* _Assignment_
Line by line, print the records exactly, and keep images out of the copy.

Raw data START

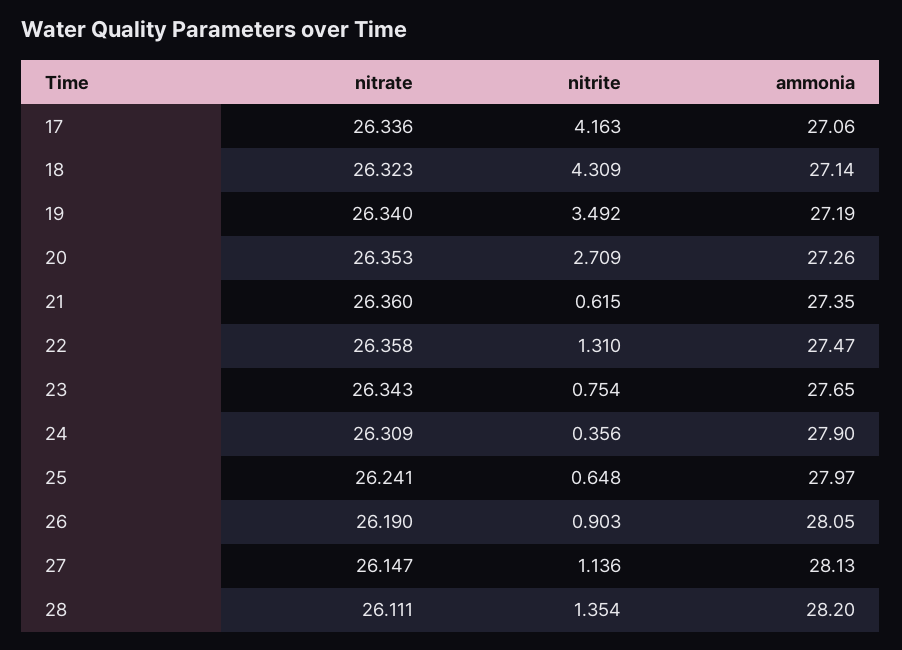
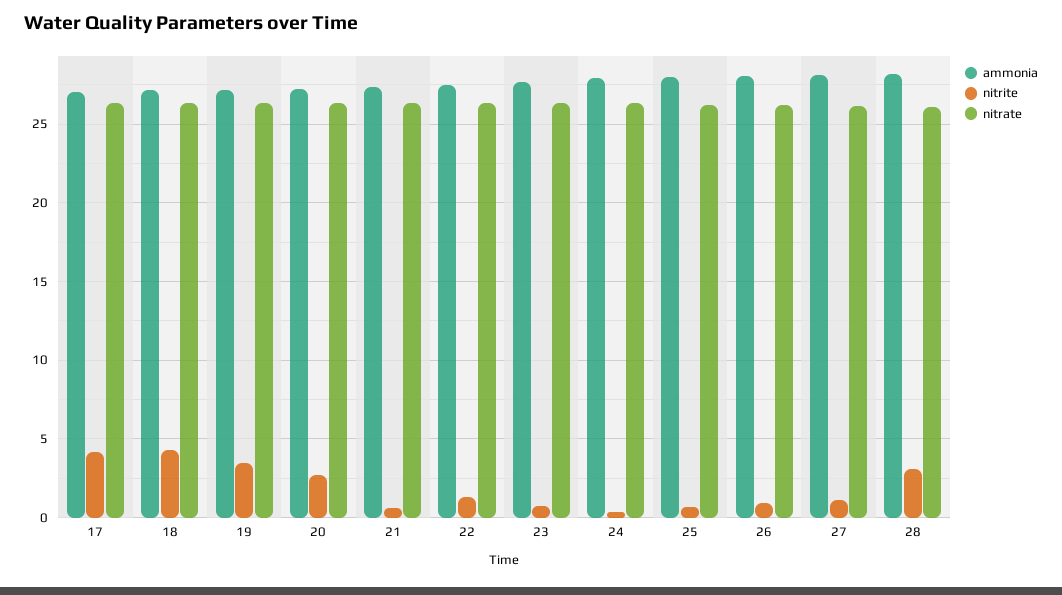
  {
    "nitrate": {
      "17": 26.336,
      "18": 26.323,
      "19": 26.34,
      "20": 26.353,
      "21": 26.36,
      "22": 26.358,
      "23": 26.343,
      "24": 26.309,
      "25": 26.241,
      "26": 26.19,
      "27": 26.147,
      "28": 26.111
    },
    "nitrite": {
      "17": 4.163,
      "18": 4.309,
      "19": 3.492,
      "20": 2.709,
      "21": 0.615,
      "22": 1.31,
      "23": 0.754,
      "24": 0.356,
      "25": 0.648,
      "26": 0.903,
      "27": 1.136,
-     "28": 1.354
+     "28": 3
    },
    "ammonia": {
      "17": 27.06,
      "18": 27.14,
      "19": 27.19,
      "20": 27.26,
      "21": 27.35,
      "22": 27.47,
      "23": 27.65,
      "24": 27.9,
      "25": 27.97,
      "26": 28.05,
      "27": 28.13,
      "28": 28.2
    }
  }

Raw data END

* _Answer to the problem_
  {
    "nitrate": {
      "17": 26.336,
      "18": 26.323,
      "19": 26.34,
      "20": 26.353,
      "21": 26.36,
      "22": 26.358,
      "23": 26.343,
      "24": 26.309,
      "25": 26.241,
      "26": 26.19,
      "27": 26.147,
      "28": 26.111
    },
    "nitrite": {
      "17": 4.163,
      "18": 4.309,
      "19": 3.492,
      "20": 2.709,
      "21": 0.615,
      "22": 1.31,
      "23": 0.754,
      "24": 0.356,
      "25": 0.648,
      "26": 0.903,
      "27": 1.136,
-     "28": 1.354
+     "28": 3
    },
    "ammonia": {
      "17": 27.06,
      "18": 27.14,
      "19": 27.19,
      "20": 27.26,
      "21": 27.35,
      "22": 27.47,
      "23": 27.65,
      "24": 27.9,
      "25": 27.97,
      "26": 28.05,
      "27": 28.13,
      "28": 28.2
    }
  }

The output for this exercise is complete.